Biocombustíveis

Etanol é destaque em mercado de combustíveis

Sunday, 16 de May de 2010

Etanol é destaque em mercado de combustíveis

A Federação Nacional do Comércio de Combustíveis e Lubrificantes - Fecombustíveis - divulgou o Relatório Anual da Revenda de Combustíveis 2010. De acordo com os dados, mesmo em ano de crise, o destaque no mercado de combustíveis foi para o etanol, com crescimento superior a 3 bilhões de litros.
O aumento no mercado de combustíveis de 2008 para 2009 foi de 5,4%, atingido 67 bilhões de litros. Só de etanol foram comercializados 16,5 bilhões de litros no ano passado contra os 13,3 bilhões de litros vendidos em 2008, crescimento de 23,9%.
A demanda pela gasolina cresceu apenas 0,9%, tendo atingido 25,4 bilhões de litros contra 25,2 bilhões de litros no ano anterior. A crise econômica que atingiu o mundo em 2009 freou o consumo de óleo diesel, que ficou praticamente estável. A variação foi positiva em apenas 0,2%, de 25,1 bilhões para 25,2 bilhões de litros.
Quanto ao mercado de gás natural veicular (GNV), houve queda de 10%, registrando 5,7 milhões de metros cúbicos diários comercializados no ano passado. O faturamento total do setor de combustíveis chegou a R$ 179 bilhões, resultado 3,6% maior do que os R$ 192 bilhões faturados em 2008.

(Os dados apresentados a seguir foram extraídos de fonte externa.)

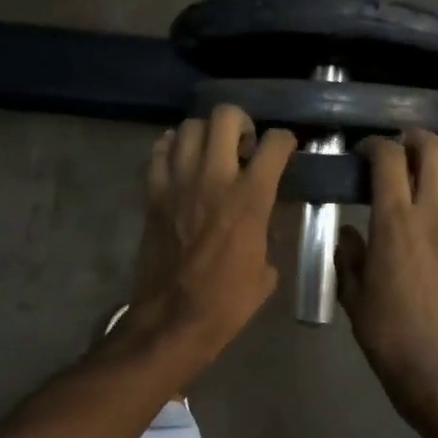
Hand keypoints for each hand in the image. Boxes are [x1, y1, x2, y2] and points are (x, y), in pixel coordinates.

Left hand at [127, 105, 296, 365]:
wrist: (172, 320)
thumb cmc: (227, 303)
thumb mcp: (265, 271)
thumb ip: (266, 234)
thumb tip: (262, 223)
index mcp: (250, 198)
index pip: (275, 143)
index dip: (285, 140)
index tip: (284, 150)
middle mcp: (214, 178)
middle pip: (225, 117)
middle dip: (240, 122)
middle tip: (243, 144)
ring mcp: (178, 183)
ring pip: (189, 127)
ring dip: (205, 133)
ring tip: (211, 152)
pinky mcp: (152, 194)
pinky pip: (159, 152)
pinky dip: (171, 148)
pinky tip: (181, 162)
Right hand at [338, 130, 437, 420]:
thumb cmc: (386, 331)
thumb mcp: (352, 291)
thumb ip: (348, 253)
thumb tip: (350, 232)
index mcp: (395, 221)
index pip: (389, 158)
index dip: (375, 145)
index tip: (365, 151)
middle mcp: (435, 213)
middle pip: (436, 150)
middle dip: (416, 139)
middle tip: (402, 149)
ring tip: (432, 166)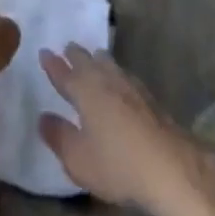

País deve focar na venda de tecnologias para produção de etanol, diz ex-ministro Roberto Rodrigues

O Brasil deveria se empenhar em exportar as tecnologias e os conhecimentos desenvolvidos na produção do etanol, em vez de se preocupar em vender apenas etanol para o mundo, afirmou o ex-ministro da Agricultura, Roberto Rodrigues durante debate sobre biocombustíveis no Fórum Mundial de Agricultura, em Brasília.
Rodrigues ressaltou que viajou para vários países dependentes da importação de petróleo e sempre ouviu de governos e empresários que não trocariam a dependência do óleo da Opep - Organização dos Países Exportadores de Petróleo - pela dependência do etanol brasileiro. A dependência de um único país, segundo ele, é vista como um risco maior do que depender de um grupo de países produtores de petróleo.
"Temos que levar nossas tecnologias desenvolvidas ao longo de todos esses anos, nosso know-how, nossa legislação na área, ganhando dinheiro com isso e não apenas vendendo álcool", defendeu.
Segundo Rodrigues, só haverá um mercado mundial de etanol, transformando o produto em commodity, quando o Brasil deixar de ter a exclusividade da produção. O ex-ministro disse ainda que quando muitos países estiverem produzindo etanol, o mundo verá o álcool combustível como uma alternativa viável e sustentável, substituindo o consumo de petróleo.